Virginie, exploitante agricole, s’est lancée dans l’élevage de sauterelles comestibles afin de sauver son exploitation. Regardée avec défiance et curiosité par les autres paysans, de moins en moins respectée par ses enfants qui se sentent délaissés et doivent affronter les moqueries de leurs camarades, elle doit faire face à des difficultés grandissantes liées à une production trop restreinte. Jusqu’au jour où elle découvre un moyen de faire se démultiplier les sauterelles…

La nuée film movie

"La Nuée" aurait dû faire les beaux jours de la Semaine de la critique de Cannes 2020. Mais la pandémie en aura décidé autrement, et cet excellent film à suspense aura été dévoilé au public lors du Festival d’Angoulême, en août, avant de passer par le réputé Festival du film fantastique Sitges 2020, d'où il est reparti avec le Prix spécial du jury et le Prix d'interprétation féminine pour Suliane Brahim, et d’être présenté à Gérardmer en ce début 2021. Premier long métrage de Just Philippot, le film allie à la fois des qualités graphiques, un fond social contemporain, des composantes de drame intime avec notamment des personnages consistants et complexes, et un réel suspense.

Dès les premières scènes (un plan zénithal sur des vignes, de nuit, puis des chemins enneigés entourés de forêts, nous amenant à la ferme...), l’ambiance semi-fantastique s’impose.

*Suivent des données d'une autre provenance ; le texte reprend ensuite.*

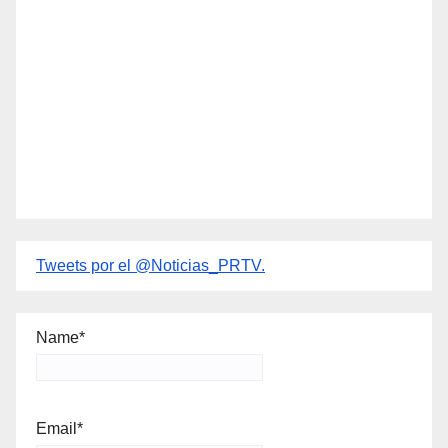
Tweets por el @Noticias_PRTV.
Name*
Email*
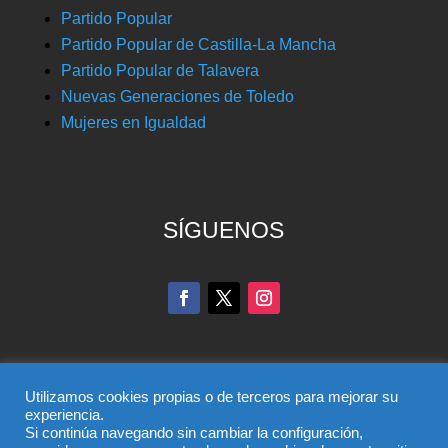
Partido Popular
Partido Popular de Castilla-La Mancha
Partido Popular de Talavera
Nuevas Generaciones de Toledo
Mujeres en Igualdad
SÍGUENOS
Utilizamos cookies propias o de terceros para mejorar su
experiencia.
Si continúa navegando sin cambiar la configuración,
© Partido Popular de Toledo – C/ Colombia, 6, 45004,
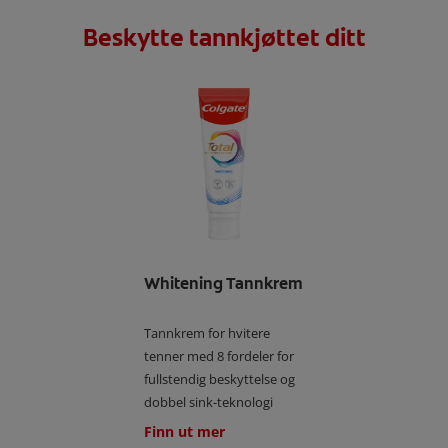
Beskytte tannkjøttet ditt
Whitening Tannkrem
Tannkrem for hvitere
tenner med 8 fordeler for
fullstendig beskyttelse og
dobbel sink-teknologi
Finn ut mer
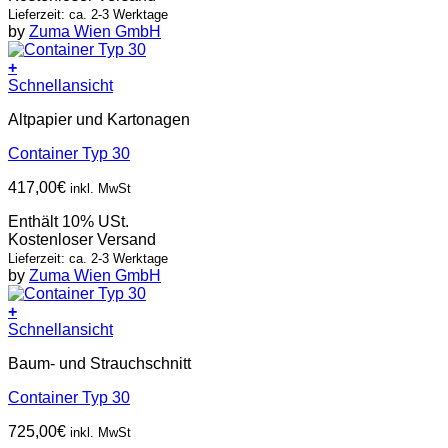
Lieferzeit: ca. 2-3 Werktage
by
Zuma Wien GmbH
+
Schnellansicht
Altpapier und Kartonagen
Container Typ 30
417,00
€
inkl. MwSt
Enthält 10% USt.
Kostenloser Versand
Lieferzeit: ca. 2-3 Werktage
by
Zuma Wien GmbH
+
Schnellansicht
Baum- und Strauchschnitt
Container Typ 30
725,00
€
inkl. MwSt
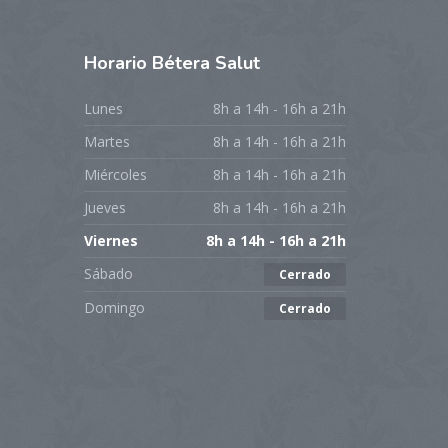
Horario
Bétera Salut
Lunes
8h a 14h - 16h a 21h
Martes
8h a 14h - 16h a 21h
Miércoles
8h a 14h - 16h a 21h
Jueves
8h a 14h - 16h a 21h
Viernes
8h a 14h - 16h a 21h
Sábado
Cerrado
Domingo
Cerrado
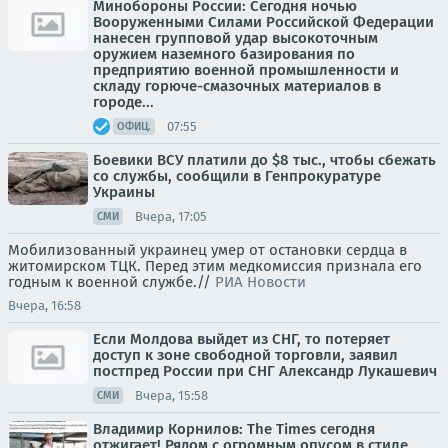
Минобороны России: Сегодня ночью
Вооруженными Силами Российской Федерации
нанесен групповой удар высокоточным
оружием наземного базирования по
предприятию военной промышленности и
складу горюче-смазочных материалов в
городе...
07:55
ОФИЦ.
Боевики ВСУ платили до $8 тыс., чтобы сбежать
со службы, сообщили в Генпрокуратуре
Украины
Вчера, 17:05
СМИ
Мобилизованный украинец умер от остановки сердца в
житомирском ТЦК. Перед этим медкомиссия признала его
годным к военной службе.//
РИА Новости
Вчера, 16:58
Если Молдова выйдет из СНГ, то потеряет
доступ к зоне свободной торговли, заявил
постпред России при СНГ Александр Лукашевич
Вчера, 15:58
СМИ
Владимир Корнилов: The Times сегодня
отжигает! Рядом с огромным опусом в стиле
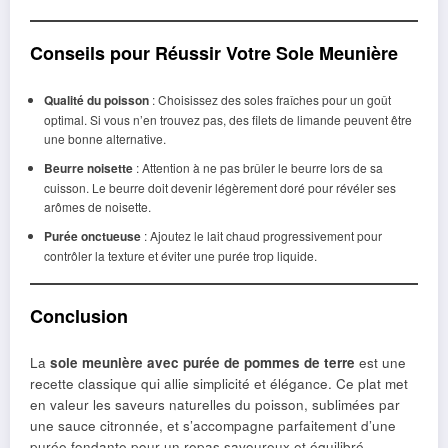
Conseils pour Réussir Votre Sole Meunière
Qualité du poisson
: Choisissez des soles fraîches pour un goût
optimal. Si vous n’en trouvez pas, des filets de limande peuvent être
une bonne alternative.
Beurre noisette
: Attention à ne pas brûler le beurre lors de sa
cuisson. Le beurre doit devenir légèrement doré pour révéler ses
arômes de noisette.
Purée onctueuse
: Ajoutez le lait chaud progressivement pour
contrôler la texture et éviter une purée trop liquide.
Conclusion
La
sole meunière avec purée de pommes de terre
est une
recette classique qui allie simplicité et élégance. Ce plat met
en valeur les saveurs naturelles du poisson, sublimées par
une sauce citronnée, et s’accompagne parfaitement d’une
purée fondante pour un repas savoureux et équilibré.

L’exploitation est montrée comme un lieu à part, avec cet étrange dôme laboratoire et ces tentes dans lesquelles pendent des sacs où les sauterelles semblent grouiller, qui forment une sorte de sanctuaire expérimental. Leur présence, suggérée en grande partie par leur bruit, ne prendra forme que progressivement, soulignant le drame intime que vit cette femme, enfermée dans une logique de productivité qu’elle voit comme seule issue pour sauver son exploitation.

Récit de l’entêtement, du sacrifice et de l’épuisement au travail, le scénario de "La Nuée" construit une belle parabole sur la situation des exploitants agricoles face au marché, tout en nous faisant témoin du cul de sac dans lequel s’est engoufrée une famille au bord de l’implosion. Le choix de Suliane Brahim pour actrice principale, sociétaire de la Comédie-Française, que l'on a pu voir notamment au cinéma dans "Hors Normes", s'avère particulièrement judicieux. Le fait qu'elle soit encore peu connue du grand public permet de ne pas détourner le spectateur de l'enjeu que représentent les sauterelles, et son implication physique comme psychologique nous laisse à bout de souffle. Entre effets spéciaux discrets, musique aux cordes dissonantes, la menace sur sa ferme comme sur sa famille se concrétise avec efficacité, entraînant forcément des dommages collatéraux, tout en alignant au final quelques scènes horrifiques mémorables.